Flooding at the south end of Seacoast Drive in Imperial Beach during a king tide. File photo by Chris Helmer / City of Imperial Beach
You don’t have to look very far in San Diego to witness the real and growing threats of a changing climate.
To the east, hillsides thick with brush put communities at risk of destructive wildfires. To the west, beaches and lowlands are imperiled by a rising sea. And in nearly every direction, communities lack safe drinking water.
Among the state’s top 20 deadliest wildfires, four have occurred in San Diego County — destroying thousands of homes and filling the sky with lung-burning smoke and ash. Communities and livelihoods here depend on the coastline but many local beaches are disappearing, eroding 1 to 3 meters a year. Of nearly 2.4 million Californians living in communities without clean drinking water access or where local water systems might fail, more than 20,000 live in the county.
All of these threats to our health, lives, and economy are expected to grow. Proposition 4 gives Californians a choice to prevent natural disasters rather than respond to them. This is why, as a scientist and a career firefighter, we urge you to support Proposition 4 on the November ballot.

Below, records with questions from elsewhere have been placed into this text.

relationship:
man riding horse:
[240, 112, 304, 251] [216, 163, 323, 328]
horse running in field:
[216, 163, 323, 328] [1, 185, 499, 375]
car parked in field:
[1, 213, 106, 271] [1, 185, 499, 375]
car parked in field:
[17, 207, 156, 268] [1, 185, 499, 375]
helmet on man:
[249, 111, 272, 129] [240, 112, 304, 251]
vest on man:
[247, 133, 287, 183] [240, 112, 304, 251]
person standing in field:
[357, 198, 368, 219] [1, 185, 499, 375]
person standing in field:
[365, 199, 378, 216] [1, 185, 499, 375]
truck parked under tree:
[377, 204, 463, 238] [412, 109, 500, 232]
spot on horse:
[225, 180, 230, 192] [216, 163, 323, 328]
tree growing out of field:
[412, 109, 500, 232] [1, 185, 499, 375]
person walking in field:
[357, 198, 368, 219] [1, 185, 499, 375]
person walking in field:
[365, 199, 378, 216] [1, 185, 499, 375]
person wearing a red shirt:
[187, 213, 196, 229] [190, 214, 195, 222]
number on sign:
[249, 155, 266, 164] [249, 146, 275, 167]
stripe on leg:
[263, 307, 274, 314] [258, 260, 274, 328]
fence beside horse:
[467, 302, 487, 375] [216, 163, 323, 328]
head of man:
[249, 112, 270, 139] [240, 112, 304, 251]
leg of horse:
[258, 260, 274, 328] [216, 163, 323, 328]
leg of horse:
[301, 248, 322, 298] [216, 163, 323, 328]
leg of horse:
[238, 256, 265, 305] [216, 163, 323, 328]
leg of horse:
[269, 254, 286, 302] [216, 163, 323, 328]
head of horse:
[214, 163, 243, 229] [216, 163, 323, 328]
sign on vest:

In order to prevent devastating wildfires and toxic smoke, Proposition 4 provides $1.5 billion to create fire breaks near communities through prescribed burning and grazing, improve forest health, harden homes from wildfire, support specialized firefighting equipment, and deploy early detection and response systems. To preserve access to safe drinking water, it provides $3.8 billion to prevent or treat contaminants in groundwater, recharge aquifers, rebuild crumbling water infrastructure, and protect our watersheds.

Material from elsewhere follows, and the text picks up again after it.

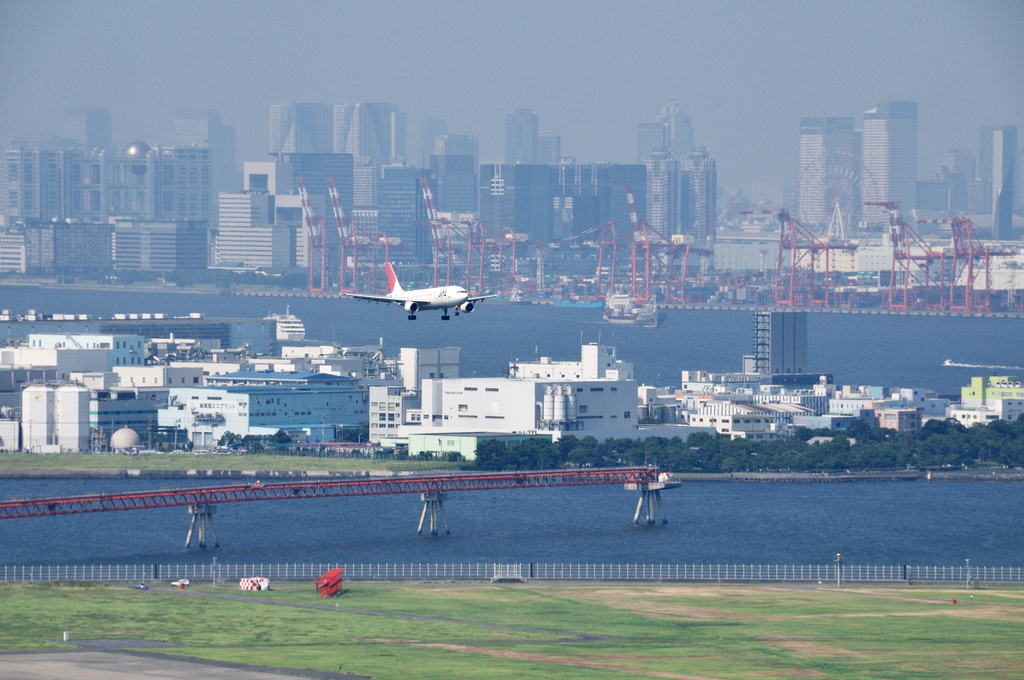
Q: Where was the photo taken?
A: In the air.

Proposition 4 also provides $1.2 billion to help communities confront rising seas. Neighborhoods and basic infrastructure face significant challenges in the San Diego region, which has pioneered natural protections that could be expanded through Proposition 4. Dune restoration at Cardiff State Beach, for example, protects Highway 101 from significant tidal and storm surge events.
Similarly, wetland restoration at the San Dieguito Lagoon will absorb floodwaters from sea level rise while providing habitat for wildlife. With the City of San Diego projected to annually experience 20 days of high tide flooding by 2043 and at least 50 days by 2057, investment in such solutions remains vital.
Much of the funding in Proposition 4 targets the San Diego area directly, including $170 million for the Salton Sea Management Program, $73 million for the San Diego River Conservancy for watershed and wildfire resilience programs, $50 million for watershed and water quality projects on the Tijuana and New rivers.
Across California, the effects of a changing climate impact all of us.
This is especially true now that we are in a new era of megafires. Nineteen of the state’s top 20 largest wildfires occurred since 2000. Most burned since 2017, incinerating a land area 25-times the size of the City of San Diego. Between 2017-2021, wildfires caused over $100 billion in damages each year and $5 billion in costs to the state.
Our ability to breathe clean air is at stake. The state’s record-breaking 2020 fire season alone burned more than 4 million acres, offsetting emission reductions California made over nearly two decades. A recent UCLA study found 11 years of exposure to wildfire smoke caused more than 50,000 deaths in California and more than $400 billion in economic damages.
Our access to clean drinking water is also at stake. Watersheds damaged by wildfire and migrating ash contaminate water supplies. Dwindling snowpacks paired with boom and bust rain cycles prompted state water officials to warn that advancing climate change could cause a reduction in deliveries from the State Water Project by nearly a quarter over the next 20 years. This scarcity will strain 27 million Californians, 750,000 acres of farmland, and businesses statewide.
A better future is possible today. We have the solutions to focus on disaster prevention. Through Proposition 4, we can invest in them at scale to protect communities and local economies while keeping costs down for taxpayers and California families.
For these reasons, we are proud to stand with firefighters, Clean Water Action, and the Coalition for Clean Air to urge your support for Proposition 4.
Laura Engeman is an environmental researcher and a member of the San Diego Sea-level Rise Working Group. Christopher Anthony is a registered professional forester and former chief deputy director at Cal Fire now working as a strategic wildfire consultant.